Quand Newton contemplait l’immensité céleste où il avait si puissamment tracé l’invincible sillon de lumière, l’idée lui était encore suffisante d’un mécanicien mystérieux pour manœuvrer l’engin, et la pensée ne lui venait pas de soumettre « le moteur immobile » d’Aristote à des procédures d’investigation dont le problème tenait les hommes en suspens. Combien d’autres avaient eu cette audace, qui, par leurs propres manquements ou l’insuffisance des données acquises, n’avaient pu fournir la course maîtresse sur les pistes de l’observation !

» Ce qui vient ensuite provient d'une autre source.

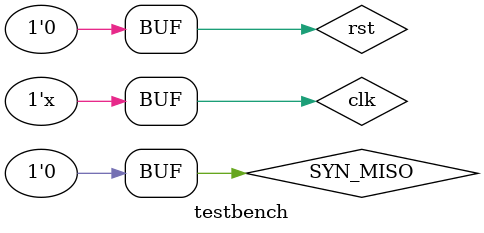
<source format=v>
`timescale 1ns / 1ps

`define BUF_WIDTH 8
`define ENTRIES 512

module testbench();

    reg         clk = 0, rst;
    
    wire [3:0]  led;
    wire [3:0]  sw;
    wire [2:0]  BTN;
    wire [3:0]  rgb_grn;

    reg         SYN_MISO = 0;
    wire        SYN_MOSI;
    wire        SYN_SCLK;
    wire        DDS_SSN;
    wire        RSYN_SSN;
    wire        MSYN_SSN;
    wire        FR_SSN;
    wire        MBW_SSN;

    wire        gp107;
    wire        gp106;
    wire        gp105;
    wire        gp104;
    wire        gp103;
    wire        gp102;
    wire        gp101;
    wire        gp100;
    wire        uart_txd;
    wire        uart_rxd;

    top main(.CLK(clk),
            .RST(rst),
            .LED(led),

            .SYN_MISO(SYN_MISO),
            .SYN_MOSI(SYN_MOSI),
            .SYN_SCLK(SYN_SCLK),

            .DDS_SSN(DDS_SSN),
            .RSYN_SSN(RSYN_SSN),
            .MSYN_SSN(MSYN_SSN),
            .FR_SSN(FR_SSN),
            .MBW_SSN(MBW_SSN),

            // Coop's debugger uart module!
            .SW(sw),               // ARTY slide switches.
            .btn(BTN),              // ARTY pushbuttons (Using BTN[3] as external reset).
            .RGB_GRN(rgb_grn),          // ARTY regular LEDs               (ARTY LD7 - LD4).
            .JD_GPIO7(gp107),         // JD is farthest PMod from USB, Ethernet, Power barrel end of ARTY
            .JD_GPIO6(gp106),
            .JD_GPIO5(gp105),
            .JD_GPIO4(gp104),
            .JD_GPIO3(gp103),
            .JD_GPIO2(gp102),
            .JD_GPIO1(gp101),
            .JD_GPIO0(gp100),
            .UART_TXD(uart_txd),         // ARTY USB-SerialBridge ---> FPGA (Not JTAG).
            .UART_RXD(uart_rxd)          // ARTY USB-SerialBridge <--- FPGA (Not JTAG).
            );

    initial
    begin
        clk = 0;
        rst = 1;
        #15 rst = 0;
    end

    // let it rip...
    always
        begin
            #5 clk = ~clk;
        end

endmodule
</source>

Débiles ou puissants, nous sommes les héritiers légitimes des uns et des autres, avec le lot total de leurs défaillances et de leurs achèvements. Le commun d’entre nous possède aujourd’hui, sans efforts, un ensemble de connaissances que lui eussent enviées les plus illustres maîtres de l’antiquité. À peine avons-nous franchi le seuil de la naissance que, dans l’existence qui se présente, nous marquons, dès le premier jour, des temps de nous-mêmes par les relais du passé. L’aventure emporte de nécessité avec elle l’événement d’une croissance d’hier, dépassée par une croissance d’aujourd’hui, de demain. Succession de méconnaissances et de connaissances mêlées, en perpétuelle activité d’accroissements selon des chances auxquelles chacun de nous pourra contribuer plus tard de son propre effort.